Consort of the Adil Shahi Sultan
- Tenure: 1633 – 4 November 1656

Regent and mother of Ali Adil Shah II
- Reign: 1656 – late 1650s
- Born: 1600
- Died: 1665/1669 Bijapur, Sultanate of Bijapur
- Spouse: Mohammed Adil Shah
- Children: Ali Adil Shah II

Names
- Khadija Sultana Muhammad Qutb Shah
- Dynasty: Qutb Shahi (by birth) Adil Shahi (by marriage)
- Father: Muhammad Qutb Shah
- Religion: Islam

= Khadija Sultana =

Khadija Sultana (1600 – died after 1665) was the regent of the Bijapur Sultanate between 1656 and 1661.

She was the daughter of Sultan Muhammad Qutb Shah, married to Mohammed Adil Shah, Sultan of Bijapur and possible mother of Ali Adil Shah II, and acted as the regent for him during his minority.

==Biography==
Khadija Sultana was the daughter of Muhammad Qutb Shah of Golkonda (1593–1626) and an unknown mother. In 1633 she married Mohammed Adil Shah (1613–1656) who ruled as the Sultan of Bijapur from 1626 to 1656. She was of the highest rank among his wives holding the title Bari Sahiba or Bari Sahib. In late 1635 or early 1636, she played a key role in a palace coup in which a minister, Khawas Khan, was deposed.

Following her husband's death in 1656, she became regent of the Bijapur Sultanate for his son and heir Ali Adil Shah II who was still a minor. It is unknown whether he was Khadija's biological son or not. According to a contemporary English source, Ali was the son of Muhammad and one of his concubines. Rumors began circulating that he was illegitimate, which was taken as an excuse by the Mughal emperor to invade the Bijapur Sultanate. Khadija was allied with the Dutch company, and in 1659 sent troops to the company's attack on Goa. Her regency ended in 1661. During a pilgrimage to Mecca in 1661, she was transported on one of the Dutch company's ships. It was exceptional, not only because members of Indian dynasties often only used their own ships on their way to Mecca, but also because she, as a Muslim woman, travelled with non-Muslim men. She and her female staff were taken on board the boat between a corridor of screens, to a boat that was also equipped with a tent. It is unknown how much contact Khadija had with the Dutch staff on board, but a Dutch helmsman and an English sailor during the voyage converted to Islam and stopped when the ship docked in Mecca. This resulted in an international scandal, as this would have been due to Khadija. Even years later, Khadija denied any involvement.

Khadija returned in 1662 on an Indian ship back to Bijapur. She traveled in 1663 to Persia and the holy Shia sites of Iraq such as the city of Karbala. The traces of her cease in 1665.

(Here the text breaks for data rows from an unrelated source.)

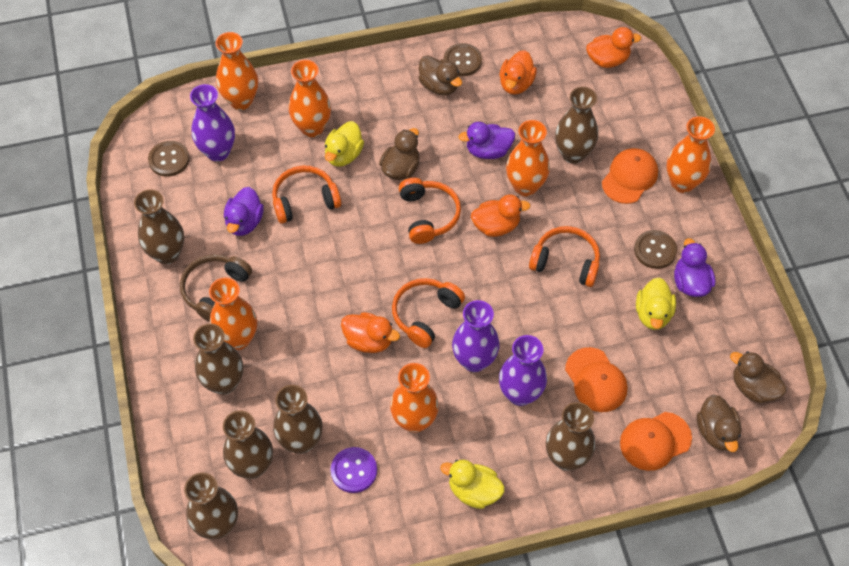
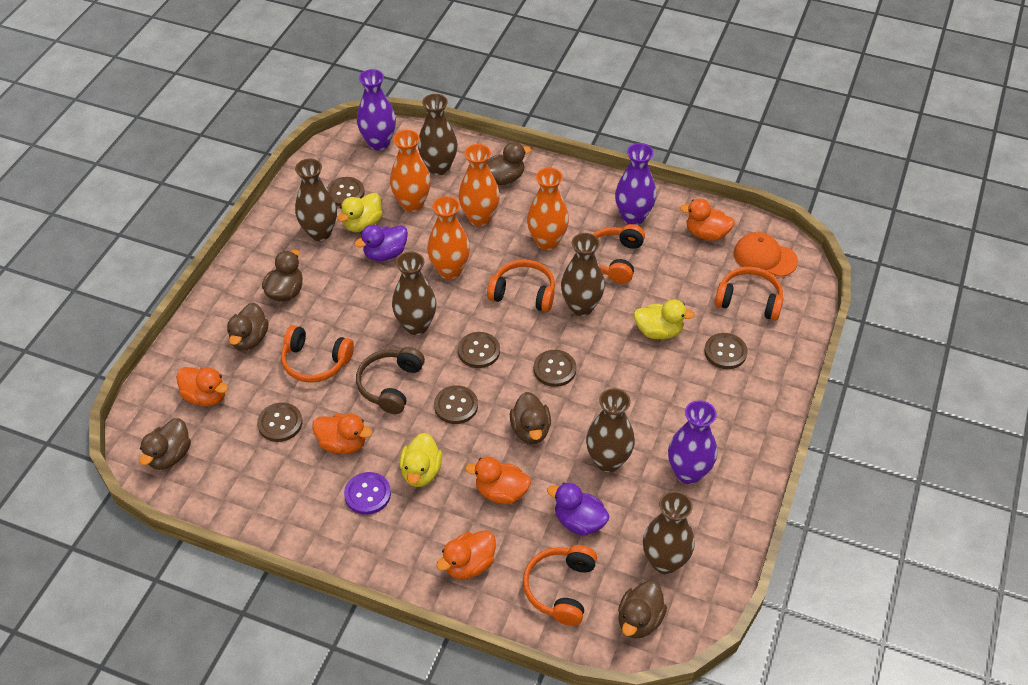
brown button: 3 -> 6
brown duck: 4 -> 6
brown vase: 7 -> 6
orange cap: 3 -> 1
orange duck: 4 -> 5
orange headphones: 4 -> 5
orange vase: 6 -> 4
purple duck: 3 -> 2

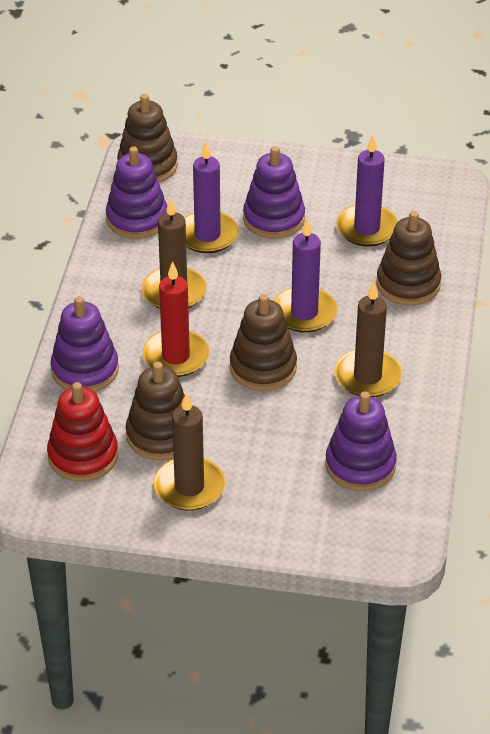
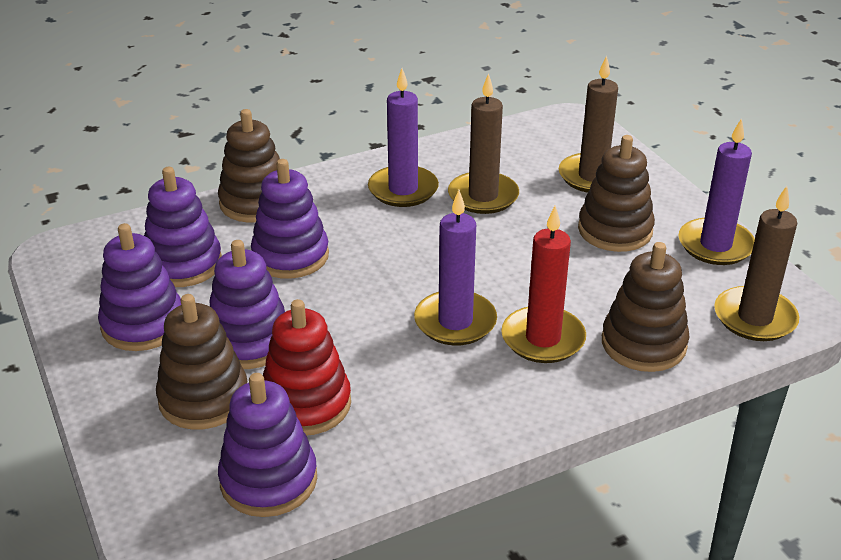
purple stacking toy: 4 -> 5

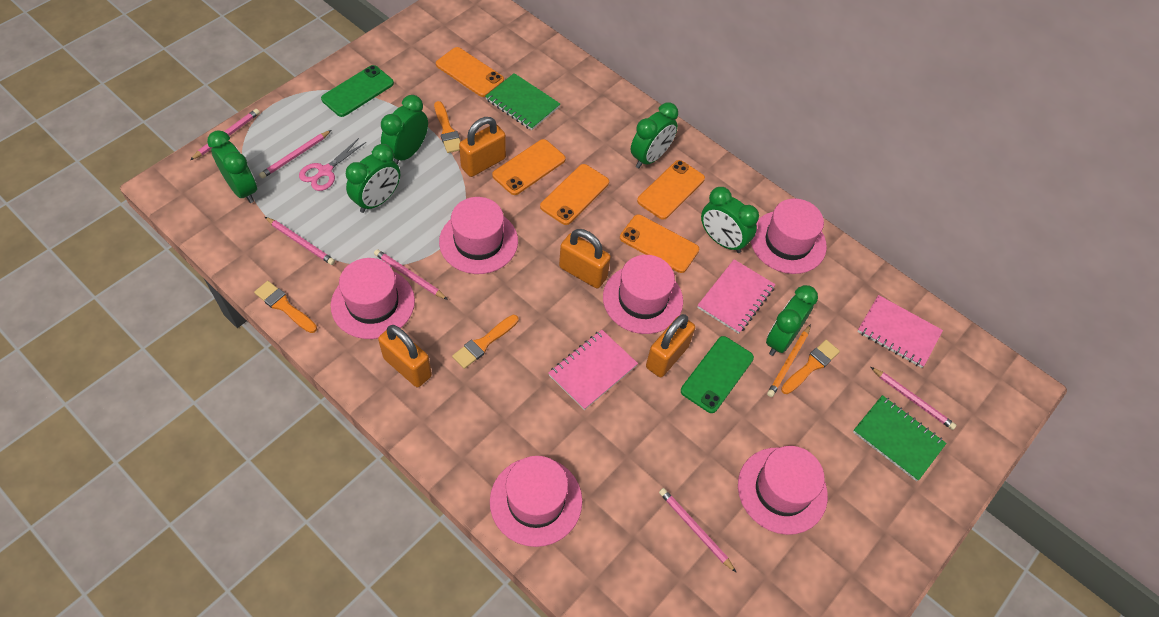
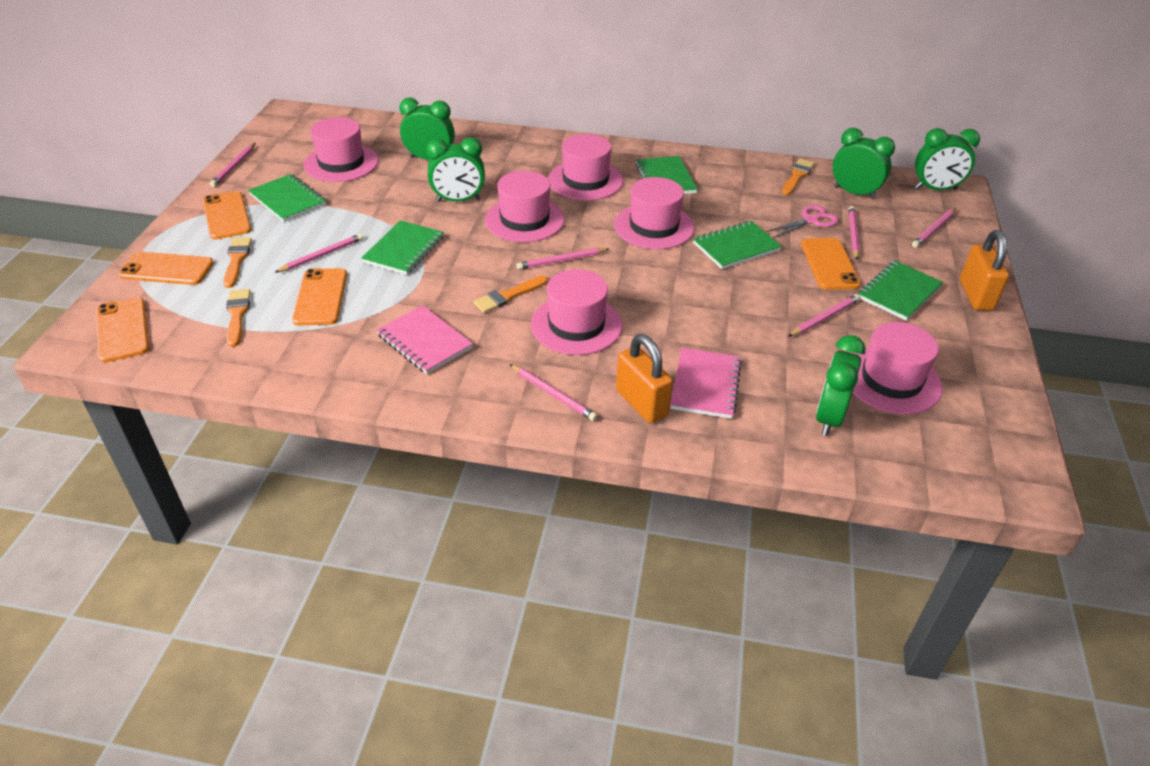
green clock: 6 -> 5
green notebook: 2 -> 5
green phone: 2 -> 0
orange padlock: 4 -> 2
orange pencil: 1 -> 0
pink notebook: 3 -> 2
pink pencil: 6 -> 7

Dutch translations of three of her letters to Dutch East India Company officials survive in the Company archives in Jakarta and The Hague. They seem to be all that is left of her writing. They are highly polished in the Persian letter writing tradition. We also have other indications of a rich intellectual life. The Dutch East India Company employee and travel writer Johan Nieuhof noted her intelligence as it appeared from her dictating letters in various languages. Moreover, two manuscript volumes in the National Museum in Delhi bear her seal and must therefore have been part of her library.